Conflict continues to drive, exacerbate and prolong hunger around the world. We see starvation used as a method of war. This is a violation of international humanitarian law, and it undermines the very foundations of our collective responsibility to protect civilians trapped in armed conflict.
The international community is failing to realise the promise of Zero Hunger and the Security Council is failing to realise the promise of Resolution 2417.
Mr. President,
Allow me to make three points.
First, the world today faces no less than two man-made and wholly preventable famines, as the representative from FAO has just described.
In Sudan, both the RSF and the SAF have instrumentalised food aid as a tool of war—blocking deliveries, denying access, and manipulating assistance. 21 million people are facing acute food insecurity – all for the sake of political and military gain.
In Gaza, severe restrictions on humanitarian aid have placed the entire population of Gaza at risk of a full-scale famine.
It is therefore imperative that the UN and other humanitarian organisations are fully enabled to deliver lifesaving humanitarian aid in accordance with the humanitarian principles and International Humanitarian Law.
Second, Mr. President,
The purposeful destruction of agricultural land and infrastructure essential for survival continues also to be deployed as a weapon.

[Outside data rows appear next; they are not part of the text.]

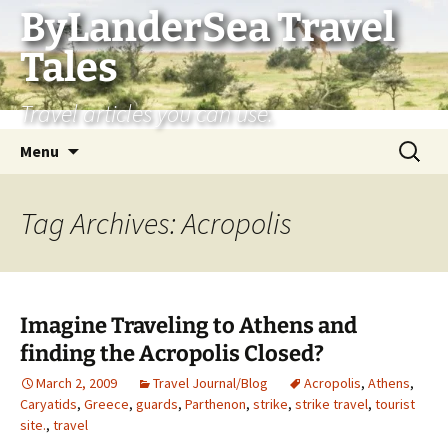
Skip
ByLanderSea Travel
to
Tales
content
Travel articles you can use.
Search
Menu
for:
Tag Archives: Acropolis
Imagine Traveling to Athens and
finding the Acropolis Closed?
March 2, 2009
Travel Journal/Blog
Acropolis
,
Athens
,
Caryatids
,
Greece
,
guards
,
Parthenon
,
strike
,
strike travel
,
tourist
site.
,
travel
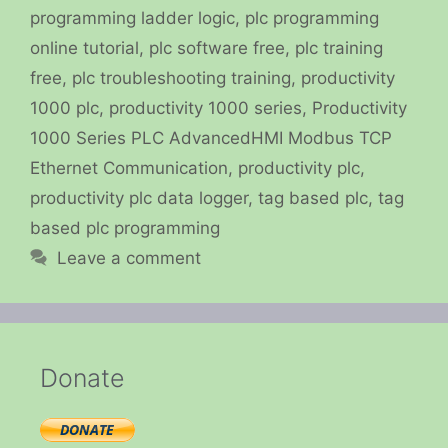
programming ladder logic
,
plc programming
online tutorial
,
plc software free
,
plc training
free
,
plc troubleshooting training
,
productivity
1000 plc
,
productivity 1000 series
,
Productivity
1000 Series PLC AdvancedHMI Modbus TCP
Ethernet Communication
,
productivity plc
,
productivity plc data logger
,
tag based plc
,
tag
based plc programming
Leave a comment
Donate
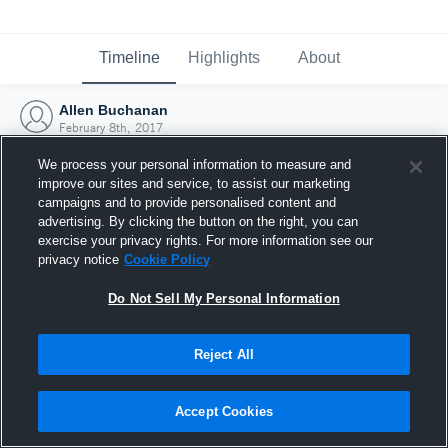
Timeline
Highlights
About
Allen Buchanan
February 8th, 2017
We process your personal information to measure and
improve our sites and service, to assist our marketing
campaigns and to provide personalised content and
advertising. By clicking the button on the right, you can
exercise your privacy rights. For more information see our
privacy notice
Cookie Policy
Do Not Sell My Personal Information
Reject All
Joined Hudl
Accept Cookies
8 February 2017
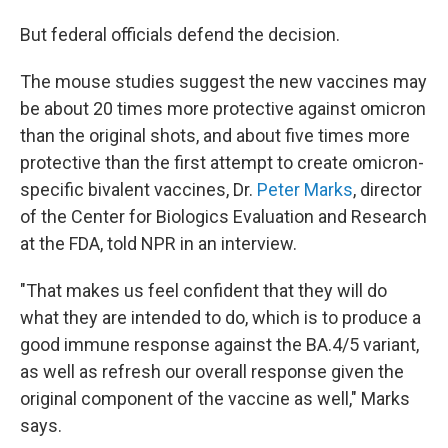
But federal officials defend the decision.
The mouse studies suggest the new vaccines may
be about 20 times more protective against omicron
than the original shots, and about five times more
protective than the first attempt to create omicron-
specific bivalent vaccines, Dr.
Peter Marks
, director
of the Center for Biologics Evaluation and Research
at the FDA, told NPR in an interview.
"That makes us feel confident that they will do
what they are intended to do, which is to produce a
good immune response against the BA.4/5 variant,
as well as refresh our overall response given the
original component of the vaccine as well," Marks
says.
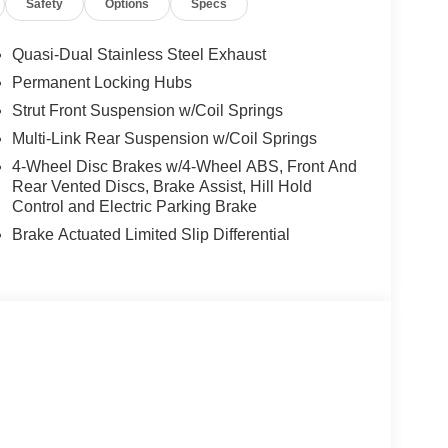
Safety
Options
Specs
Quasi-Dual Stainless Steel Exhaust
Permanent Locking Hubs
Strut Front Suspension w/Coil Springs
Multi-Link Rear Suspension w/Coil Springs
4-Wheel Disc Brakes w/4-Wheel ABS, Front And
Rear Vented Discs, Brake Assist, Hill Hold
Control and Electric Parking Brake
Brake Actuated Limited Slip Differential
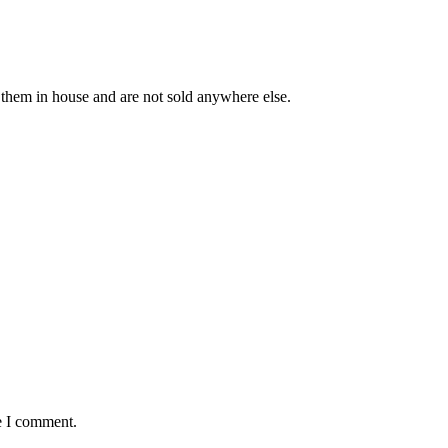
 them in house and are not sold anywhere else.
e I comment.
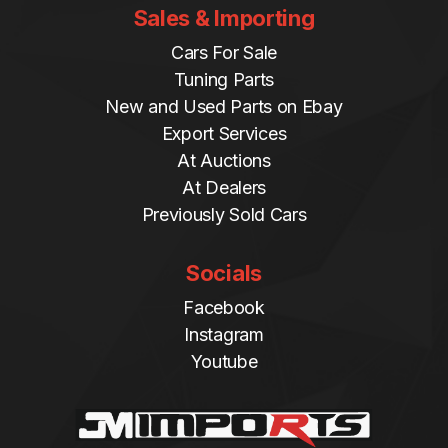
Sales & Importing
Cars For Sale
Tuning Parts
New and Used Parts on Ebay
Export Services
At Auctions
At Dealers
Previously Sold Cars
Socials
Facebook
Instagram
Youtube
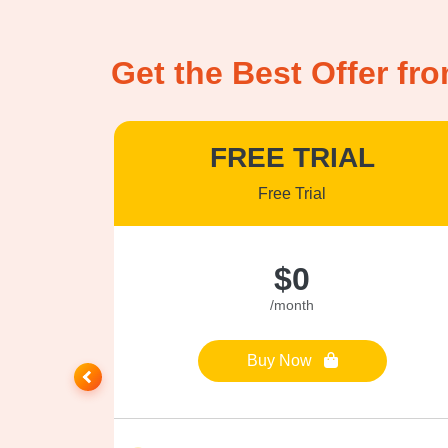
Get the Best Offer fr
US
FREE TRIAL
Free Trial
$0
/month
Buy Now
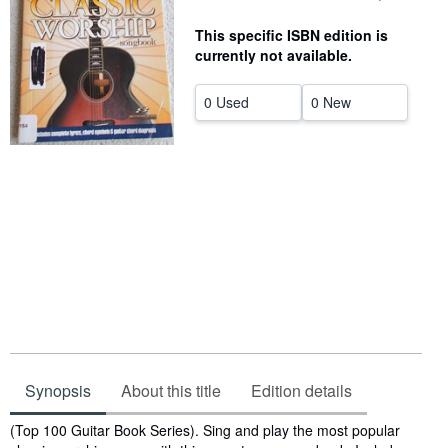
Help
This specific ISBN edition is
currently not available.
CLOSE
0 Used
0 New
Synopsis
About this title
Edition details
Synopsis
(Top 100 Guitar Book Series). Sing and play the most popular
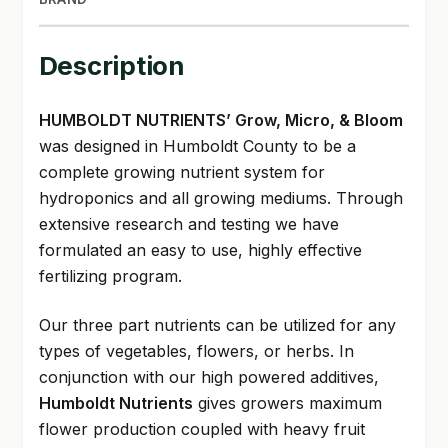
Description
HUMBOLDT NUTRIENTS’ Grow, Micro, & Bloom
was designed in Humboldt County to be a
complete growing nutrient system for
hydroponics and all growing mediums. Through
extensive research and testing we have
formulated an easy to use, highly effective
fertilizing program.
Our three part nutrients can be utilized for any
types of vegetables, flowers, or herbs. In
conjunction with our high powered additives,
Humboldt Nutrients
gives growers maximum
flower production coupled with heavy fruit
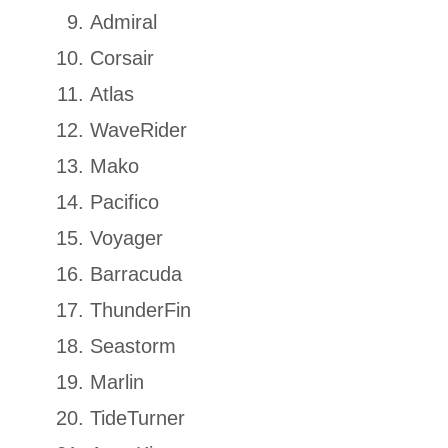
Admiral
Corsair
Atlas
WaveRider
Mako
Pacifico
Voyager
Barracuda
ThunderFin
Seastorm
Marlin
TideTurner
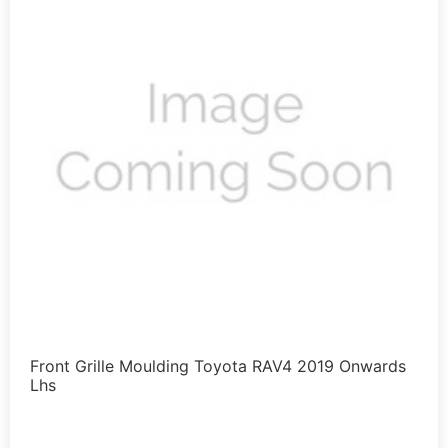
Front Grille Moulding Toyota RAV4 2019 Onwards
Lhs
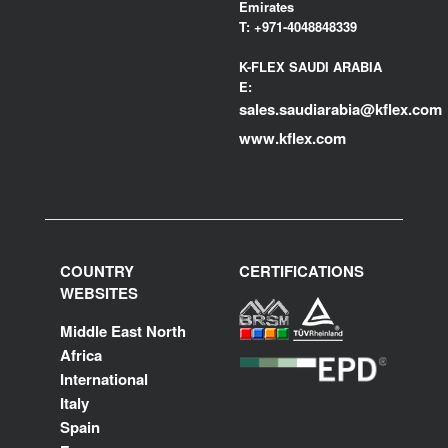
Emirates
T:
+971-4048848339
K-FLEX SAUDI ARABIA
E:
sales.saudiarabia@kflex.com
www.kflex.com
COUNTRY
CERTIFICATIONS
WEBSITES
Middle East North
Africa
International
Italy
Spain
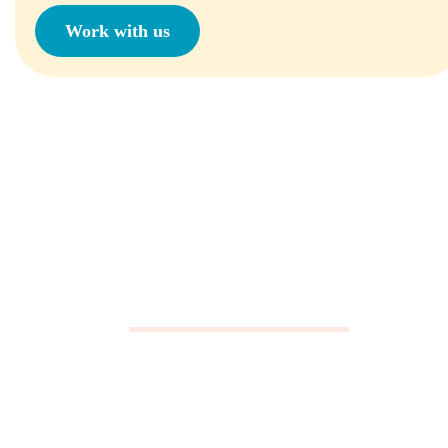
Work with us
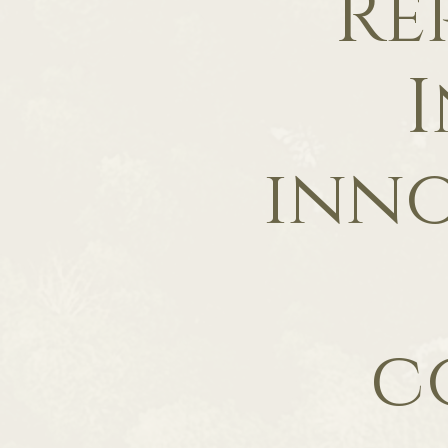
Re
I
inno
c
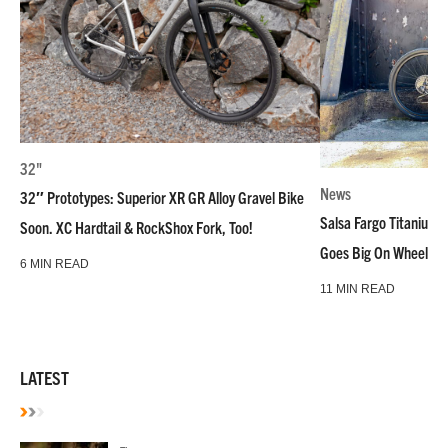
32"
News
32″ Prototypes: Superior XR GR Alloy Gravel Bike
Salsa Fargo Titanium 
Soon. XC Hardtail & RockShox Fork, Too!
Goes Big On Wheels &
6 MIN READ
11 MIN READ
LATEST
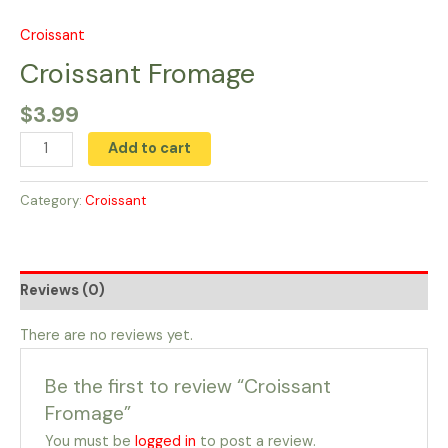
Skip
to
Croissant
Croissant
content
Fromage
Croissant Fromage
quantity
$
3.99
Add to cart
Category:
Croissant
Reviews (0)
There are no reviews yet.
Be the first to review “Croissant
Fromage”
You must be
logged in
to post a review.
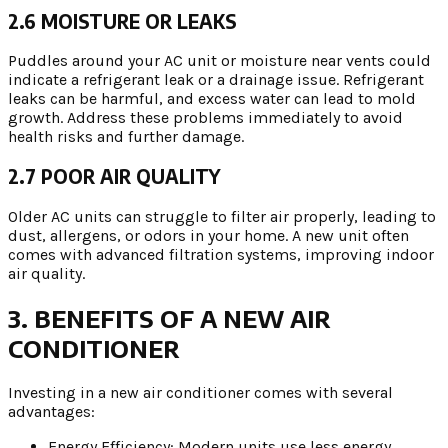
2.6 MOISTURE OR LEAKS
Puddles around your AC unit or moisture near vents could
indicate a refrigerant leak or a drainage issue. Refrigerant
leaks can be harmful, and excess water can lead to mold
growth. Address these problems immediately to avoid
health risks and further damage.
2.7 POOR AIR QUALITY
Older AC units can struggle to filter air properly, leading to
dust, allergens, or odors in your home. A new unit often
comes with advanced filtration systems, improving indoor
air quality.
3. BENEFITS OF A NEW AIR
CONDITIONER
Investing in a new air conditioner comes with several
advantages:
Energy Efficiency: Modern units use less energy,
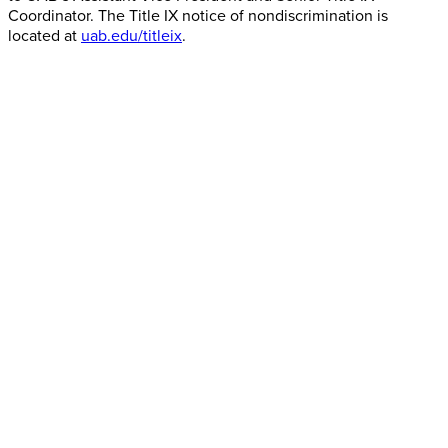
Coordinator. The Title IX notice of nondiscrimination is
located at
uab.edu/titleix
.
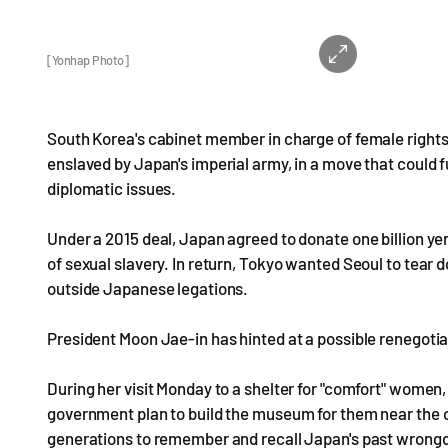
[Yonhap Photo]
South Korea's cabinet member in charge of female right
enslaved by Japan's imperial army, in a move that could f
diplomatic issues.
Under a 2015 deal, Japan agreed to donate one billion yen
of sexual slavery. In return, Tokyo wanted Seoul to tear
outside Japanese legations.
President Moon Jae-in has hinted at a possible renegotia
During her visit Monday to a shelter for "comfort" wome
government plan to build the museum for them near the c
generations to remember and recall Japan's past wrong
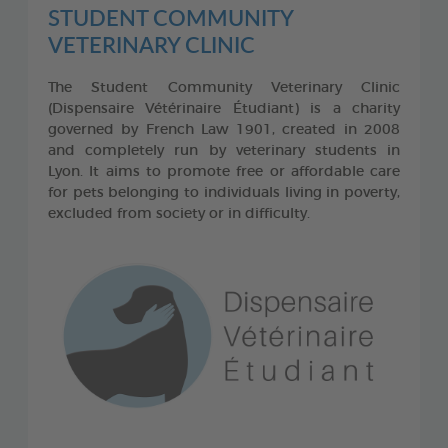
STUDENT COMMUNITY
VETERINARY CLINIC
The Student Community Veterinary Clinic
(Dispensaire Vétérinaire Étudiant) is a charity
governed by French Law 1901, created in 2008
and completely run by veterinary students in
Lyon. It aims to promote free or affordable care
for pets belonging to individuals living in poverty,
excluded from society or in difficulty.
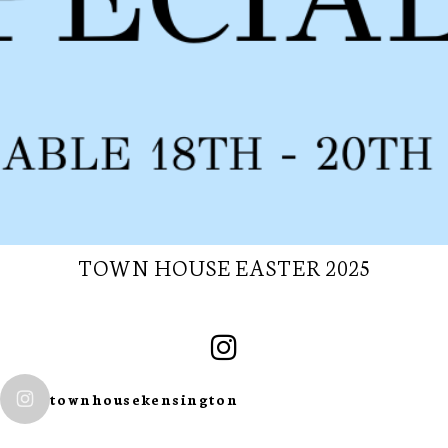
TOWN HOUSE EASTER 2025
SUBSCRIBE TO
townhousekensington
OUR
NEWSLETTER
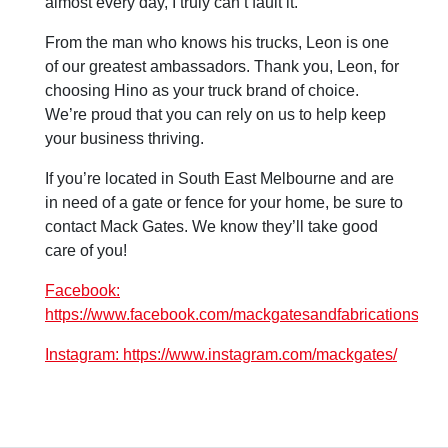
almost every day, I truly can’t fault it.”
From the man who knows his trucks, Leon is one
of our greatest ambassadors. Thank you, Leon, for
choosing Hino as your truck brand of choice.
We’re proud that you can rely on us to help keep
your business thriving.
If you’re located in South East Melbourne and are
in need of a gate or fence for your home, be sure to
contact Mack Gates. We know they’ll take good
care of you!
Facebook:
https://www.facebook.com/mackgatesandfabrications/
Instagram: https://www.instagram.com/mackgates/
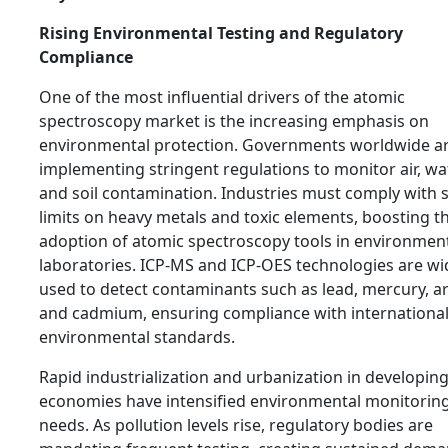
Rising Environmental Testing and Regulatory
Compliance
One of the most influential drivers of the atomic
spectroscopy market is the increasing emphasis on
environmental protection. Governments worldwide a
implementing stringent regulations to monitor air, wat
and soil contamination. Industries must comply with s
limits on heavy metals and toxic elements, boosting t
adoption of atomic spectroscopy tools in environmen
laboratories. ICP-MS and ICP-OES technologies are wi
used to detect contaminants such as lead, mercury, ar
and cadmium, ensuring compliance with internationa
environmental standards.
Rapid industrialization and urbanization in developin
economies have intensified environmental monitorin
needs. As pollution levels rise, regulatory bodies are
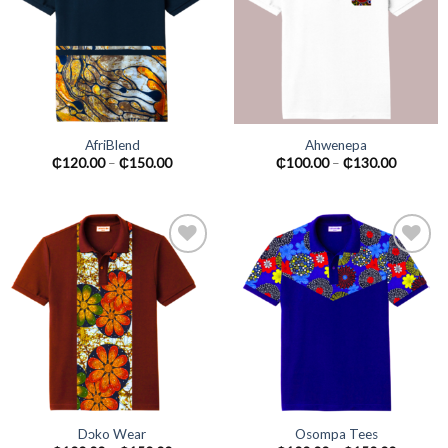
wishlist
wishlist
AfriBlend
Ahwenepa
₵
120.00
–
₵
150.00
₵
100.00
–
₵
130.00
Add to
Add to
wishlist
wishlist
Dɔko Wear
Osompa Tees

From the mining of fertile fields in Ukraine to the contamination of water sources and the targeting of irrigation systems in South Sudan, these acts inflict enduring harm long after the fighting ends.
The loss of livestock, seed banks, and arable land deepens displacement and poverty and exacerbates climate vulnerability, reducing communities’ ability to adapt to environmental shocks.
Put simply, these deliberate acts are taking lives today and destroying futures for generations to come.
Third, Mr. President,
We know that hunger will not end with food aid alone. It demands political solutions that end violence, economic measures that sustain livelihoods, and environmental action that protects the natural systems people depend upon.
Within this Council, we must move from reacting to crises to preventing them - by linking early warning to early action. And while we are not, and should not become, a “humanitarian Council,” we bear a special responsibility to act when humanitarian access is wilfully denied.
In closing, Mr. President,
Around this table, we know that we have the tools to act.
Resolution 2417 was a testament to the Council’s resolve to end the scourge of conflict-induced hunger. But more than that, it was a collective call to action. A demand to uphold international humanitarian law and a demand for accountability for those who violate it.
We must now reaffirm our commitment to its full implementation.
Denmark stands ready to work with all Council members to break this deadly cycle. To ensure that starvation, denial of aid, and the destruction of food systems are not met with silence, but with action.